The Federal Competition and Consumer Protection Commission (FCCPC) is the highest federal competition regulator in Nigeria. The FCCPC operates within the Federal Ministry of Trade and Investment and is responsible for protecting market competition and promoting consumer protection.
In 2019, President Muhammadu Buhari signed into law the Federal Competition and Consumer Protection Act, thereby creating the agency.
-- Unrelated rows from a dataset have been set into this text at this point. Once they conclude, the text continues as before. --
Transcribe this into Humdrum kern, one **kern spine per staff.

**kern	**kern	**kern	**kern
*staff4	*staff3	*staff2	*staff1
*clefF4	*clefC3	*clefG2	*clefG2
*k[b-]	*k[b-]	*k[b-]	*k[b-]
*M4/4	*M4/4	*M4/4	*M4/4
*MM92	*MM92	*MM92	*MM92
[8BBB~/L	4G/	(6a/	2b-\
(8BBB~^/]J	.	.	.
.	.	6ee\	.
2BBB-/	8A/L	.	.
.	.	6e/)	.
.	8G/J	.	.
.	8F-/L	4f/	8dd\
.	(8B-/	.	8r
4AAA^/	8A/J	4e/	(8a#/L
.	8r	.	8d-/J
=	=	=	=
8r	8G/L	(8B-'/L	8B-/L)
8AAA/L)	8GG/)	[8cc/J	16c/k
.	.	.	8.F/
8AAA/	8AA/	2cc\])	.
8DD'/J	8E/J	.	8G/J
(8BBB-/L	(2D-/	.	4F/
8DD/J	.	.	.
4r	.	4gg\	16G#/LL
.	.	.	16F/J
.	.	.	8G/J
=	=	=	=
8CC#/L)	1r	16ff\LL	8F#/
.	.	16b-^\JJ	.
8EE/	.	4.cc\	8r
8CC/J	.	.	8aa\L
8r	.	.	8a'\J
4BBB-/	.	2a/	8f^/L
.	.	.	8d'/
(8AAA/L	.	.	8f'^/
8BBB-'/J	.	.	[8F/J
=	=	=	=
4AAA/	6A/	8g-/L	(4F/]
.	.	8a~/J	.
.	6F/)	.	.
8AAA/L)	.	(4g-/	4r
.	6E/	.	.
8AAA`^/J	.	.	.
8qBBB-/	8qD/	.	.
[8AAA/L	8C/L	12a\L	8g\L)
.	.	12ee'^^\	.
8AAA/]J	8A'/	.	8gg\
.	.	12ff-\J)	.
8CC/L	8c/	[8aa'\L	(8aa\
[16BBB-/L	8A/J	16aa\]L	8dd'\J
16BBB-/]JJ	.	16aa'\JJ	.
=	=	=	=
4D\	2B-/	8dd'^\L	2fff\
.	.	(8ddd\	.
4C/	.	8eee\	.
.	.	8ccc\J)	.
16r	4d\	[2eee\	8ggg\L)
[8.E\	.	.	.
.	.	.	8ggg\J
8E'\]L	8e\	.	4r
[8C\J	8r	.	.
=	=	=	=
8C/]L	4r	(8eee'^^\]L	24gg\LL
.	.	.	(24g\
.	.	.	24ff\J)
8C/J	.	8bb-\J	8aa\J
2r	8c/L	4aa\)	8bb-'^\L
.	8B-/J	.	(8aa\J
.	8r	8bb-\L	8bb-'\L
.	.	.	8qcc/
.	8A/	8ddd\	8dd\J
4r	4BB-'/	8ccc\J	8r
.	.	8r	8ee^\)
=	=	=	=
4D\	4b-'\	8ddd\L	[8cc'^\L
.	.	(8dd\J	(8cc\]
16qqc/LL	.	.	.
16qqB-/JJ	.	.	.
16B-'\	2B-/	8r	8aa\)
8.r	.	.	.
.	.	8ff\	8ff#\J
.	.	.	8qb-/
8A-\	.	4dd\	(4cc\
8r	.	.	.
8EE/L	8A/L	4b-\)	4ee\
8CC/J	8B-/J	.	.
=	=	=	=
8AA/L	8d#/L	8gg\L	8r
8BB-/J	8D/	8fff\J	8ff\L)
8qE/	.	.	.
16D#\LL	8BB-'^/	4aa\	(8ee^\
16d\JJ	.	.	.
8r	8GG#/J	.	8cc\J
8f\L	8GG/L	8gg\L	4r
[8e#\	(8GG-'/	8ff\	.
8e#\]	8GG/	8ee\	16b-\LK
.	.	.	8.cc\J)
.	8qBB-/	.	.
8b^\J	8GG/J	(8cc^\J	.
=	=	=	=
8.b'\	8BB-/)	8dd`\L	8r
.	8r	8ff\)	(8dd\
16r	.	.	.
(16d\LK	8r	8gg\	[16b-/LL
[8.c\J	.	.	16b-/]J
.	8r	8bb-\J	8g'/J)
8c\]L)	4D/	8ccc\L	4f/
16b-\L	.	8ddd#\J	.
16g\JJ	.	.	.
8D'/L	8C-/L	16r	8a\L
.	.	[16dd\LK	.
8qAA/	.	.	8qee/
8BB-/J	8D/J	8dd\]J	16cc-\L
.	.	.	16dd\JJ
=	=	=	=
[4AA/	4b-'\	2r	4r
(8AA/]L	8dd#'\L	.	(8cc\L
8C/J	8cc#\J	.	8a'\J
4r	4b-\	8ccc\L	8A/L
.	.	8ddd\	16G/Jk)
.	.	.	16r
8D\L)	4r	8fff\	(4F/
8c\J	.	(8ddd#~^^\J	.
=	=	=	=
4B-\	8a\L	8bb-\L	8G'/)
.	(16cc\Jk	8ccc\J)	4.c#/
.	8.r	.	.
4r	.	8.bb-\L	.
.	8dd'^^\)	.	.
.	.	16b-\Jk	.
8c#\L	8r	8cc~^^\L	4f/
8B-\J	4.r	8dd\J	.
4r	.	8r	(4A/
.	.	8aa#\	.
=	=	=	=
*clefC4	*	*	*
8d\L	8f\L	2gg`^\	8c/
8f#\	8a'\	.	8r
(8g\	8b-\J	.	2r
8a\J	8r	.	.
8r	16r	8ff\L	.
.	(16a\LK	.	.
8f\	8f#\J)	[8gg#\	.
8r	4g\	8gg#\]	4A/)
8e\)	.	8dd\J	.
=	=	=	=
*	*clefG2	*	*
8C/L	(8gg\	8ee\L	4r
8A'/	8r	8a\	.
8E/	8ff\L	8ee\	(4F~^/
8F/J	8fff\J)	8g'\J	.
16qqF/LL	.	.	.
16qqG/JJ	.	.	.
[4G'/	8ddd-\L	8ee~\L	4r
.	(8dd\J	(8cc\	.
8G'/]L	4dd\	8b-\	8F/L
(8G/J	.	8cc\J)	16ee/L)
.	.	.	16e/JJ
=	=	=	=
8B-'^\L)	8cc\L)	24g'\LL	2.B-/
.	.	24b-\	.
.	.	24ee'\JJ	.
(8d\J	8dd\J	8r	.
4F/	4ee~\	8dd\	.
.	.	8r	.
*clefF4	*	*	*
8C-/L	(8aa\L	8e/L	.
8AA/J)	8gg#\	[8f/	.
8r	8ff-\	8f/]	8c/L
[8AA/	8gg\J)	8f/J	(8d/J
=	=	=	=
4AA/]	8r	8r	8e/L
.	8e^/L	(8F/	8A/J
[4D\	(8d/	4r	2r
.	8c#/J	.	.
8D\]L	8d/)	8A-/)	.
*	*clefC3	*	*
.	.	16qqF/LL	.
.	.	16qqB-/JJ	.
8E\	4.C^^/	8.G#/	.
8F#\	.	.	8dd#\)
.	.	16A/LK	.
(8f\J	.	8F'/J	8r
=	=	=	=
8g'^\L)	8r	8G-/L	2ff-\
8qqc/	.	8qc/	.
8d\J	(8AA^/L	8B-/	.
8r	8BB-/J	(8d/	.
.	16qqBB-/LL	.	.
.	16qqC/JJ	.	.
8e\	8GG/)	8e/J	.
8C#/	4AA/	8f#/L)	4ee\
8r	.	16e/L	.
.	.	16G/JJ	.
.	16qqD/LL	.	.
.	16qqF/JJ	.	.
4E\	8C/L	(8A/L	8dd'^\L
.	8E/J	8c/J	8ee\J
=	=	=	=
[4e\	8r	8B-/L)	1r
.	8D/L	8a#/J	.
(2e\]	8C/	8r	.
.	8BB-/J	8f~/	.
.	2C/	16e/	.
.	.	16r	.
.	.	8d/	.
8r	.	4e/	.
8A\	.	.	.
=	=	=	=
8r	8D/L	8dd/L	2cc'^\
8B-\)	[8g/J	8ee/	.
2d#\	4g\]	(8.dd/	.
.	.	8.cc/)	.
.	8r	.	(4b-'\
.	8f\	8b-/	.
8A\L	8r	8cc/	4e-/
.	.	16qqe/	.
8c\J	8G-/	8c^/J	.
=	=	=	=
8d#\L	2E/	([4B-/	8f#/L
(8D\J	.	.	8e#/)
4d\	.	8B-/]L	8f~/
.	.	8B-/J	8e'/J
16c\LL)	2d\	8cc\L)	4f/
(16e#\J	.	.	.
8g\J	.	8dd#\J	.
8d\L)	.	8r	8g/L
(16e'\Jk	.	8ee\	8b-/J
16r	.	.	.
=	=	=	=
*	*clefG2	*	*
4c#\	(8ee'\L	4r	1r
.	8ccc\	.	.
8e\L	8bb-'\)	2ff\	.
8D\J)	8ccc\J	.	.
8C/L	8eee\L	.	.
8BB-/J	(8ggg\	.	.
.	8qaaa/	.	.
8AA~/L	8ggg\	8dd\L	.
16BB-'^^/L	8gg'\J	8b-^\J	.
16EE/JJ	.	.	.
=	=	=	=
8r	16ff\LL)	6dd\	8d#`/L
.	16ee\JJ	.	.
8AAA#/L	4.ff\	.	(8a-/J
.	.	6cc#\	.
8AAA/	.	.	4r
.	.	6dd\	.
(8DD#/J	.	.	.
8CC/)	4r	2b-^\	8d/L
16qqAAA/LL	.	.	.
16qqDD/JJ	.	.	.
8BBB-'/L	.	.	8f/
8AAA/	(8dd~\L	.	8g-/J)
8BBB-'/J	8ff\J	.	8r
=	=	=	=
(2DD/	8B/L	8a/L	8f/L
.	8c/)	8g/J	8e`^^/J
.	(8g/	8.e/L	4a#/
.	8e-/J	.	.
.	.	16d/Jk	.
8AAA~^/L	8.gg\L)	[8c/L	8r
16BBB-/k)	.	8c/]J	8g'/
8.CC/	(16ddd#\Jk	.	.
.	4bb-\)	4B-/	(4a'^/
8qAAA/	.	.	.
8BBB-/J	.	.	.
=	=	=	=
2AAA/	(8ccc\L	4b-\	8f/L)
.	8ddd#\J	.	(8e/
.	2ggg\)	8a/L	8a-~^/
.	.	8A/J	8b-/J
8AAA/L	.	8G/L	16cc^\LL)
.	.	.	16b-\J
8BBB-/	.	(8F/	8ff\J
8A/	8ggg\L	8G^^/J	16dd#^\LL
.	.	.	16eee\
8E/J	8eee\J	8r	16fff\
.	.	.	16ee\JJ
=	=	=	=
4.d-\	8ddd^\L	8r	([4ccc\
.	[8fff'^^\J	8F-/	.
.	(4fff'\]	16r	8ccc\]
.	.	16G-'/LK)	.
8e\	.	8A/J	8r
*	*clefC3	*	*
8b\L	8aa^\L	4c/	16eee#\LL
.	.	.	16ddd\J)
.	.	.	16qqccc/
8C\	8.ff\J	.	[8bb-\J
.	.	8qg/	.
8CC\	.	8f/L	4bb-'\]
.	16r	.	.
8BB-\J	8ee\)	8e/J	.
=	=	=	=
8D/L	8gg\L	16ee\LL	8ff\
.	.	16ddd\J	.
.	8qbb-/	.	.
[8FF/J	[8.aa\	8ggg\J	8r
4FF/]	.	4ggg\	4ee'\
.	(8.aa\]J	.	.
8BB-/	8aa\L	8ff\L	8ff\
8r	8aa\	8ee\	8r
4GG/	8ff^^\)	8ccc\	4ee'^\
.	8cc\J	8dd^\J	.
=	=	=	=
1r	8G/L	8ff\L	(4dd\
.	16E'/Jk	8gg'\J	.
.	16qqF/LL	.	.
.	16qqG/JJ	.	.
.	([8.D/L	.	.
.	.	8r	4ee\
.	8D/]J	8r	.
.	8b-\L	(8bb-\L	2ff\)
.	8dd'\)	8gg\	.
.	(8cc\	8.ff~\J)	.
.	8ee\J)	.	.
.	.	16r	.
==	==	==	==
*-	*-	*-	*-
The agency’s purpose is to develop and promote fair, efficient, and competitive markets in the Nigerian economy and to also facilitate the access by all citizens to safe products, and secure the protection of rights for all consumers in Nigeria.
In 2020, the FCCPC signed a “memorandum of understanding” with the U.S. Federal Trade Commission (FTC), pledging international cooperation in the realm of consumer protection efforts.
The commission, among other things, is to develop and promote fair, efficient, and competitive markets in the Nigerian economy, facilitate access by all citizens to safe products, and secure the protection of rights for all consumers in Nigeria.
Babatunde Irukera is the Chief Executive of the Federal Competition and Consumer Protection Commission, FCCPC.
The functions of this agency include:
- Ensure that producers and service providers and their patrons mutually respect their commercial and social contracts.
- Diminish to the barest minimum incidents of consumer aggravation and frustration.
- Sufficiently protect consumers from hazardous products or injury from consumption of substandard products.
- Promote a quality culture in both processes and final products.
- Engender a marketplace of informed, sophisticated and discriminatory consumers.
- Provide information and be a resource to consumers regarding products, trends, and patterns.
- Ensure that service providers and manufacturers make full disclosures of relevant information about their products, or developments with respect to consumption of their products, in a consumer-friendly manner that truly guides consumers’ choices.
- Ensure that producers and service providers institutionalise appropriate customer care systems including providing information, and appropriate support through the acquisition/consumption, and post-acquisition/consumption process.
- Promote the establishment of dedicated customer service apparatus by producers and service providers, including clear, transparent, and accessible complaint resolution mechanisms.
- Hold providers and producers accountable for satisfying customers, including serving as a secondary level complaint resolution mechanism.